Pode-se sentir também o fetiche do cinema como algo físico, representado pela figura do projetor, do ato de se passar o filme por entre as engrenagens, se ligar a grande máquina e escutar o barulhinho de cinema. Em “O primeiro beijo”, de Gus Van Sant, o projecionista é um belo adolescente que acaba subindo à tela para beijar uma garota na praia. “Cinema ao ar livre”, de Raymond Depardon mostra uma “sala” que funciona na cobertura de um prédio, a imagem projetada vindo do outro lado da rua. Claude Lelouch conta a história do encontro dos próprios pais em “O cinema da esquina”, uma comovente auto biografia através dos tempos por meio do cinema. E assim por diante.

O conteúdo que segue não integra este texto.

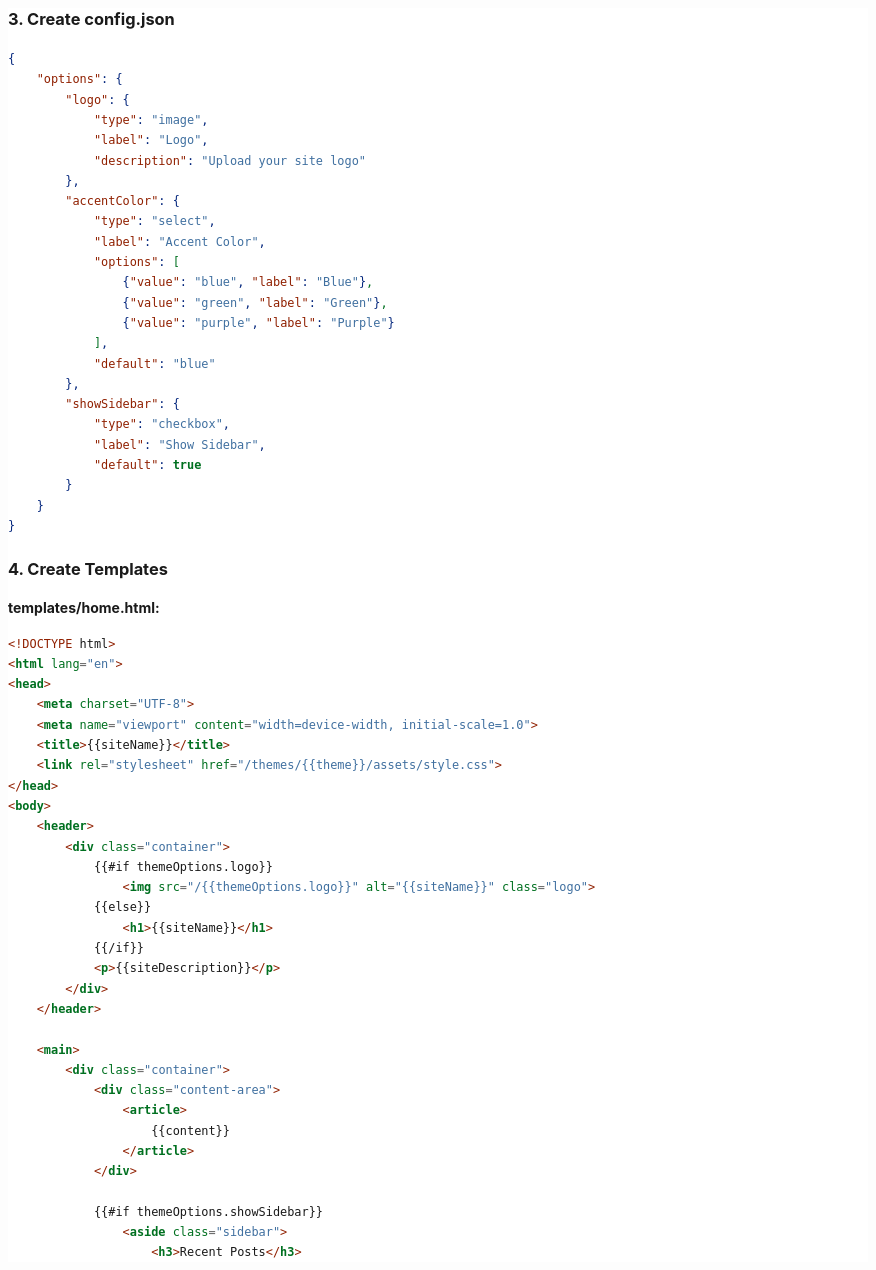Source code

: ### 3. Create config.json

```json
{
    "options": {
        "logo": {
            "type": "image",
            "label": "Logo",
            "description": "Upload your site logo"
        },
        "accentColor": {
            "type": "select",
            "label": "Accent Color",
            "options": [
                {"value": "blue", "label": "Blue"},
                {"value": "green", "label": "Green"},
                {"value": "purple", "label": "Purple"}
            ],
            "default": "blue"
        },
        "showSidebar": {
            "type": "checkbox",
            "label": "Show Sidebar",
            "default": true
        }
    }
}
```

### 4. Create Templates

**templates/home.html:**
```html
<!DOCTYPE html>
<html lang="en">
<head>
    <meta charset="UTF-8">
    <meta name="viewport" content="width=device-width, initial-scale=1.0">
    <title>{{siteName}}</title>
    <link rel="stylesheet" href="/themes/{{theme}}/assets/style.css">
</head>
<body>
    <header>
        <div class="container">
            {{#if themeOptions.logo}}
                <img src="/{{themeOptions.logo}}" alt="{{siteName}}" class="logo">
            {{else}}
                <h1>{{siteName}}</h1>
            {{/if}}
            <p>{{siteDescription}}</p>
        </div>
    </header>

    <main>
        <div class="container">
            <div class="content-area">
                <article>
                    {{content}}
                </article>
            </div>
            
            {{#if themeOptions.showSidebar}}
                <aside class="sidebar">
                    <h3>Recent Posts</h3>
```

Há também espaço para o humor, por vezes vindo de fontes inesperadas. Eu esperava algo hermético e “cabeça” vindo de Lars Von Trier, mas seu “Ocupações”, a história de um chato que fica querendo contar sua vida para o vizinho de poltrona, é hilariante, e o final, confesso, já me passou pela cabeça em várias ocasiões. Roman Polanski também surpreende com o humor de “Cinema Erótico”, em que um casal assistindo ao clássico “Emmanuelle” fica incomodado com os gemidos de um espectador inconveniente. Walter Salles mostra um duelo entre dois repentistas em “5557 Milhas de Cannes”, em que um deles tenta convencer o outro de que já esteve em Cannes.

Filmes feitos por cinéfilos e para cinéfilos... daqueles para quem o ato de se ir ao cinema é tão ou mais importante do que o que se vai assistir na tela.

ps: a publicidade dizia que havia um curta dos irmãos Coen entre os filmes, mas não é verdade. É fato que eles participaram da idéia e, de acordo com a internet, também tinham um curta entre os selecionados, mas na cópia que assisti, infelizmente, eles não estavam presentes.